In humans, one might imagine targeted therapeutics or lifestyle interventions that allow the “good” levels of ROS to be created, while “bad” or excessive ROS are targeted with antioxidant nutrients or lifestyle interventions. This kind of treatment would be nuanced and targeted beyond our current understanding of ROS and their role in hormesis.

The researchers in this study focused on NOX4, a specific enzyme known to produce ROS inside skeletal muscle cells during exercise. They used several genetic mouse models, cell culture approaches, and analytical techniques. Let’s start with some of the research questions and strategies they took to find answers.

To summarize, a lot of work went into this paper, all of it in mouse and cell culture models. The researchers used several approaches to link NOX4 in skeletal muscle to many of the beneficial adaptations with exercise.

What It Found

Overall, researchers found the following linked events:

In skeletal muscle, the enzyme NOX4 generates ROS, which leads to common exercise adaptations, such as increased antioxidant defense, improved insulin signaling, and mitochondrial biogenesis. Furthermore, aging and diet-induced obesity lower NOX4 in skeletal muscle. Further tests deleting key enzymes proved that ROS, and not some other factor, was the active component in these benefits. Thus, the hormetic effect of exercise stress in mice is in part carried out by ROS from NOX4.
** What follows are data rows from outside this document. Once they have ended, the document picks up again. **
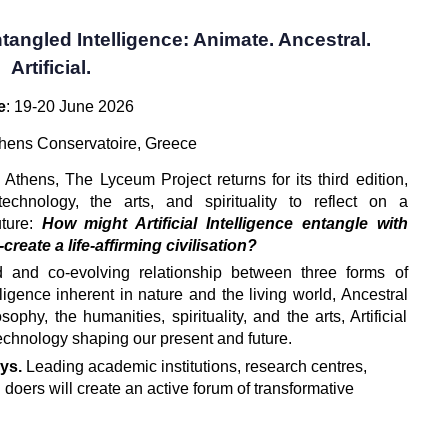
tangled Intelligence: Animate. Ancestral.
Artificial.
e
: 19-20 June 2026
thens Conservatoire, Greece
n Athens, The Lyceum Project returns for its third edition, 
echnology, the arts, and spirituality to reflect on a 
ture: 
How might Artificial Intelligence entangle with 
reate a life-affirming civilisation?
 and co-evolving relationship between three forms of 
lligence inherent in nature and the living world, Ancestral 
phy, the humanities, spirituality, and the arts, Artificial 
technology shaping our present and future.
ys. 
Leading academic institutions, research centres, 
 doers will create an active forum of transformative 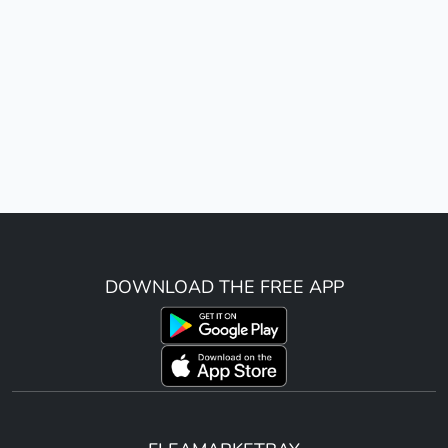
DOWNLOAD THE FREE APP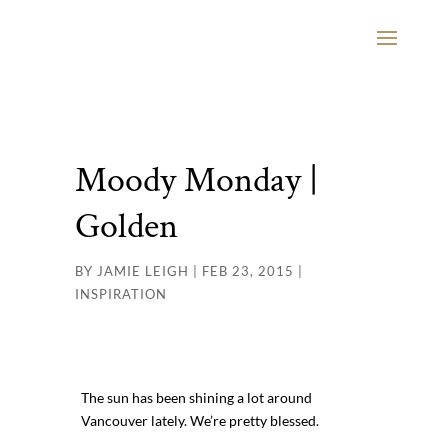
Moody Monday |
Golden
BY
JAMIE LEIGH
|
FEB 23, 2015
|
INSPIRATION
The sun has been shining a lot around
Vancouver lately. We’re pretty blessed.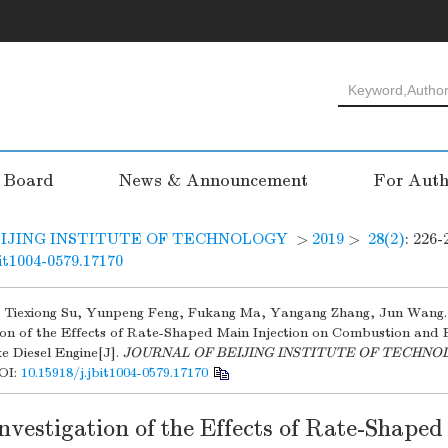
l Board
News & Announcement
For Auth
IJING INSTITUTE OF TECHNOLOGY
>
2019
>
28(2)
: 226-
bit1004-0579.17170
, Tiexiong Su, Yunpeng Feng, Fukang Ma, Yangang Zhang, Jun Wang.
tion of the Effects of Rate-Shaped Main Injection on Combustion and
e Diesel Engine[J].
JOURNAL OF BEIJING INSTITUTE OF TECHN
OI:
10.15918/j.jbit1004-0579.17170
nvestigation of the Effects of Rate-Shape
If you just want to know why all this acronym soup matters, skip to the next section. For those who love experimental details, here’s a bit more on the findings below.

Why It Matters

Some stress is good; too much stress all the time is bad. That observation is what drives many of the complex relationships between stressors and health in which poor outcomes are at the extremes and optimal outcomes in the middle of the “U-shaped” curve (or bell-shaped depending on your labels). We know that chronic low-grade inflammation associated with oxidative stress is detrimental to overall health. Yet, transient increases in stress in the form of exercise, nutrient deprivation (fasting), cold showers, sauna, or consuming certain micronutrients lead to a sort of adaptation to the stress, or hormesis, which allow organisms to adapt to better deal with future stressors. This adaptation is a hallmark of many so-called “U-shaped” curves and may be an important concept for healthy aging.

Remaining Questions

We know that ROS can damage molecules in our cells, but also that ROS are necessary to activate the counterregulatory pathways to protect against future ROS or other oxidative damage. One initial question is, why are ROS generated from the NOX4 enzyme seemingly so important for signaling beneficial adaptations to this stress? Is it the levels of ROS produced? The location in the cell? The types of ROS? What is unique about NOX4 relative to other versions of NOX or other enzymes that also produce ROS?
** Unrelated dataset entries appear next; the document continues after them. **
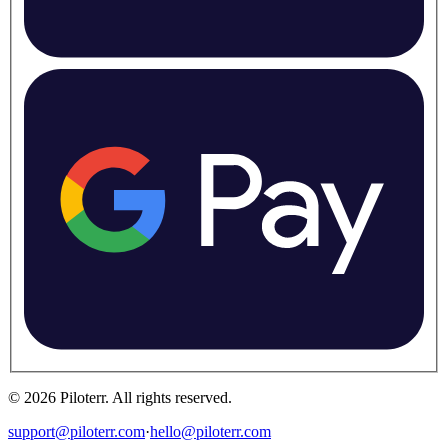
©
2026
Piloterr
.
All rights reserved.
support@piloterr.com
·
hello@piloterr.com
What is the goldilocks (“just right”) amount of ROS for health adaptations, but no damage—and does this amount change as you adapt to higher and higher levels of ROS with more and more exercise? Besides exercise, what are some other similar inducers of hormesis: Phytochemicals in foods (such as broccoli, Brussel sprouts, and kale which have sulforaphane in them)? Ice baths? Heat? Small doses of radiation? And do other stressors result in similar metabolic adaptations?
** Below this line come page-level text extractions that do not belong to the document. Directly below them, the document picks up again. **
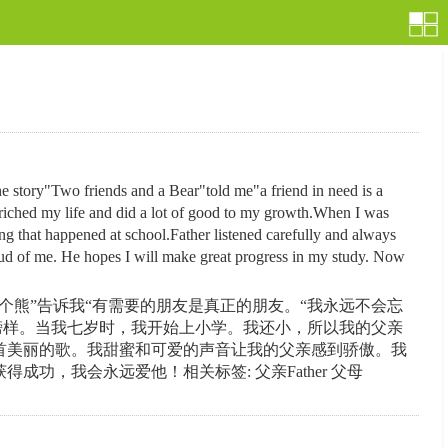
. The story"Two friends and a Bear"told me"a friend in need is a
enriched my life and did a lot of good to my growth.When I was
ng that happened at school.Father listened carefully and always
oud of me. He hopes I will make great progress in my study. Now
熊”告诉我“有需要的朋友是真正的朋友。“我永远不会忘
榜样。当我七岁时，我开始上小学。我还小，所以我的父亲
首美丽的歌。我甜蜜和可爱的声音让我的父亲感到骄傲。我
，我会永远爱他！相关标签: 父亲Father 父母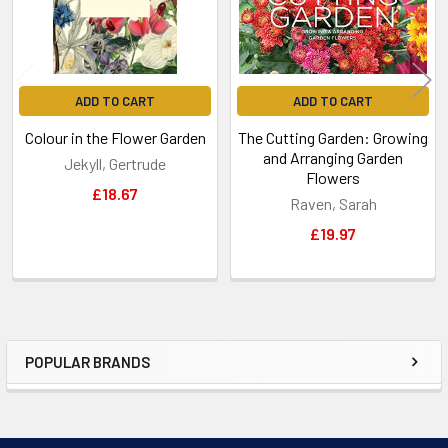
ADD TO CART
ADD TO CART
Colour in the Flower Garden
The Cutting Garden: Growing
and Arranging Garden
Jekyll, Gertrude
Flowers
£18.67
Raven, Sarah
£19.97
POPULAR BRANDS
Sidebar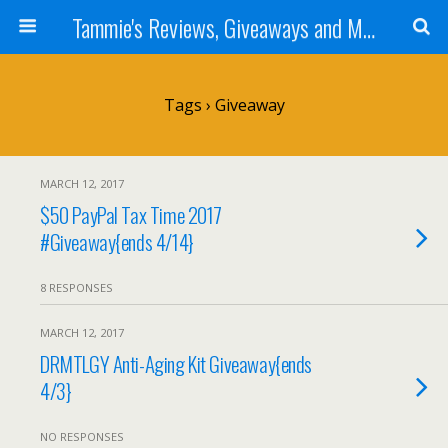
Tammie's Reviews, Giveaways and More
Tags › Giveaway
MARCH 12, 2017
$50 PayPal Tax Time 2017
#Giveaway{ends 4/14}
8 RESPONSES
MARCH 12, 2017
DRMTLGY Anti-Aging Kit Giveaway{ends
4/3}
NO RESPONSES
A second central question is whether any work here will hold true in humans. NOX4 may be extremely important for mice living in their sterile cages, with their standard chow diets, but less so for humans living out in a real-world with a diverse diet. Many studies in mice are not replicated in humans. Perhaps in humans, NOX2 is the more critical enzyme, or there’s an entirely different mechanism.

Conclusion

The current paper shows that exercise-induced hormesis stems partly from the ROS generated by the enzyme NOX4 in mice. It provides additional support for the idea that exercise is stress that leads to adaptations that make us more resilient to future stress.